2016 – The Year of Fast Data

A lot of technologies change so fast that sometimes the name given to them becomes a misnomer. Big data is one such technology. It’s no longer big but fast. Most of the enterprises do not have petabytes of data but they have data which moves very fast. In other words out of volume, velocity, variety of big data, the volume part has become predominant.

A glimpse into the history

Big data started with the advent of Hadoop by Doug Cutting and then it’s subsequent growth at Yahoo. It was based on papers Google File System and MapReduce by Google ( a web-scale company). It grew at Yahoo (another web-scale company).

Facebook (yet another web-scale company) created Hive so that Hadoop can be accessed using SQL like interface. LinkedIn and Netflix (both web-scale companies) have also contributed to the eco-system in various ways.

While these web-scale companies provided perfect lab environments, few startups took the charge of both implementing and contributing to the open-source effort. Most notable ones being Cloudera, MapR and Hortonworks.

Transition from web-scale to enterprise play

For big data technologies specifically Hadoop to have wider adoption, it had to meet enterprise needs. Enterprises are nowhere like web-scale companies. This led to a long period in which enterprises had split-brain scenario for big data adoption. One part of the company  full of geeks would be excited by the promise of big data, arrange some funding and start playing with it in it’s own silo. Rest of the company would not touch it as it did not look enterprise-ready.
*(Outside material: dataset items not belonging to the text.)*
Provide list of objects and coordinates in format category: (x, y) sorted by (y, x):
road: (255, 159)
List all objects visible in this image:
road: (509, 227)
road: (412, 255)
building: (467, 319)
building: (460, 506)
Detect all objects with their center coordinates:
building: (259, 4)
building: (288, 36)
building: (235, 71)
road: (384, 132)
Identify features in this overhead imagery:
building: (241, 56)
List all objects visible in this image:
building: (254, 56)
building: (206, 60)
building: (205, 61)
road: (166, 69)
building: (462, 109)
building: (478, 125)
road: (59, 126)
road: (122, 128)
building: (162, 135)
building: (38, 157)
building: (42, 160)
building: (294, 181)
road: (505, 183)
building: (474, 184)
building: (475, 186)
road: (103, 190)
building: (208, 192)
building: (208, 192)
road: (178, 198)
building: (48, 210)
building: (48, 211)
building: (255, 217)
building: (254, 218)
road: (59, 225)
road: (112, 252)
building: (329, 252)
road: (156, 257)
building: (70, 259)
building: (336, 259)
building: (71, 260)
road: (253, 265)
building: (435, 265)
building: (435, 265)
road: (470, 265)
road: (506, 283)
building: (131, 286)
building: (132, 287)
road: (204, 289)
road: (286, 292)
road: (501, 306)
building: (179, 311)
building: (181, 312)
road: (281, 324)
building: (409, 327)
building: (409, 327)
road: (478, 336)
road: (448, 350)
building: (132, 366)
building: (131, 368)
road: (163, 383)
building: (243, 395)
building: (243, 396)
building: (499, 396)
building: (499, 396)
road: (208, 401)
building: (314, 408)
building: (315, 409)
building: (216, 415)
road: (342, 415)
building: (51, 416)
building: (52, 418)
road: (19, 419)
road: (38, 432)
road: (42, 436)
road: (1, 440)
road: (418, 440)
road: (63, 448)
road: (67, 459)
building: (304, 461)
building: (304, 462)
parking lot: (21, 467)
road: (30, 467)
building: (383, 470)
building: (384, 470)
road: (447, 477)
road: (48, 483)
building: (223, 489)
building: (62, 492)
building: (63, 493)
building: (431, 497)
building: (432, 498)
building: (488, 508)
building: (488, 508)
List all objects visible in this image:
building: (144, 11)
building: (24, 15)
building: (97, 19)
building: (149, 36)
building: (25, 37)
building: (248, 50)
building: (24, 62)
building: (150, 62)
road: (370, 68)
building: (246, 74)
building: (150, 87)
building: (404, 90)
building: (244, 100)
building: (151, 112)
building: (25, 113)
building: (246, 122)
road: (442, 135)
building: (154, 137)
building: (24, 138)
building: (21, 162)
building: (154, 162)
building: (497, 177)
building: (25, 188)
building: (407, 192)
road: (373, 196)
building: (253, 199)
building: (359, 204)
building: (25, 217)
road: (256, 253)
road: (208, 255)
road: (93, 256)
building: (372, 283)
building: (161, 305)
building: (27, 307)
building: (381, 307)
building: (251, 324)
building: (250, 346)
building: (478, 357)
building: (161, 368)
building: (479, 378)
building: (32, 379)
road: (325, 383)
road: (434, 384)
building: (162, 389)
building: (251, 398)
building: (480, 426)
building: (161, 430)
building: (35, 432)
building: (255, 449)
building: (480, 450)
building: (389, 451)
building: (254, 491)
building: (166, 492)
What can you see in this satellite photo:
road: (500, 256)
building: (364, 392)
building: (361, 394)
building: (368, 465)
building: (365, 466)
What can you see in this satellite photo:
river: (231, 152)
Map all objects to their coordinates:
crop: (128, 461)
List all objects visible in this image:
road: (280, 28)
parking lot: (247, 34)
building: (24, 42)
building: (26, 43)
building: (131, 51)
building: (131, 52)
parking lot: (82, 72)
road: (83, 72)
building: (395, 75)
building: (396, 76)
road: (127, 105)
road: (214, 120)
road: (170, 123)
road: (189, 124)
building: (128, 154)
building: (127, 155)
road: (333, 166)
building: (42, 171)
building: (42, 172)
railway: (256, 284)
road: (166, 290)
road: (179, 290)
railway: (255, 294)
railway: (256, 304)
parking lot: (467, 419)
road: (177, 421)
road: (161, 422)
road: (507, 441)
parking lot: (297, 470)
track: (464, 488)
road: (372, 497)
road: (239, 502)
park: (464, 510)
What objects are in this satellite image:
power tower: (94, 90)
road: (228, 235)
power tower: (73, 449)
Enterprises have some cross-cutting concerns like security and data governance. These cross-cutting concerns though important, were not really a stumbling block. The stumbling block was latency, Hadoop was just too slow. Enterprises got used to low latency experience provided by database technologies. They wanted the same experience.

It all changed with memory becoming first-class storage. SAP could see it coming when they introduced SAP HANA around 5 years back for enterprise data. For the big data eco-system Apache Spark has done the same. Spark uses memory in the commodity slave nodes both for storage as well as compute. Spark works well with Hadoop as underlying storage layer but is not limited to it.

Though 2015 was the year a lot of companies moved their Hadoop workloads to Spark, most of these workloads were still batch ETL/ELT type loads.

2016: I want it all and I want it now

As companies saw power of Spark and in-memory analytics. They got more and more impatient (in a good way). In 2016 they want all workloads to be handled (which Spark does well with a comprehensive suite of libraries) and they want to get answers from all of them now (low latency/near realtime). This has made streaming front and center of big data game.

Another trend which has fueled the need for streaming is IoT. The evolution in IoT technologies (IoT = sensor data) has created unlimited number of use cases of streaming. Now you can do (near) real-time analytics on data coming from programmable logic controllers (PLCs), airplanes, offshore drilling platforms etc.

Regarding streaming for IoT data there are plenty of opportunities to leverage the stream of IIoT (Industrial IoT) data and run monitoring rules against in real time opening new opportunities to bring value to our customers (plant floor, manufacturing, etc.). I see an evolution where features like security, multi-tenancy for the data and a high level UI to configure the rules will move the intelligence to the crowd (crowdsourcing analytics for the ‘fast torrential stream”)

Juan Asenjo, Principal Engineer and IoT Evangelist, Rockwell Automation

Enterprise systems are no way behind. For two decades for analytics enterprise data (which in reality is streaming e.g. point-of-sale data) was transformed into cubes and processed using data warehousing systems. This batching and slowing of data was needed as the technology was not capable. Now with in-memory analytics, all this data can directly be processed in memory and results produced in real-time.

Summary

Looking at crystal ball for 2016. I see following trends clearly emerging

  • Memory being first-class storage. All data lending in memory first and then pipelined for various needs.
  • Streaming data use cases coming at accelerating pace. I want it all and I want it now.
  • Traditional data warehouses being disrupted and slowly replaced by in-memory analytics layer.
  • Big data integration (I love to call it plumbing) becoming primary consulting play.

We InfoObjects with bleeding edge in Big Data see a consistent pattern emerging. This consistency is good for both us and the clients and this is creating a new design pattern for streaming analytics. In fact in 2015 a designer pattern called Kappa architecture became very famous which now has taken a backseat to streaming-first and streaming-only approach.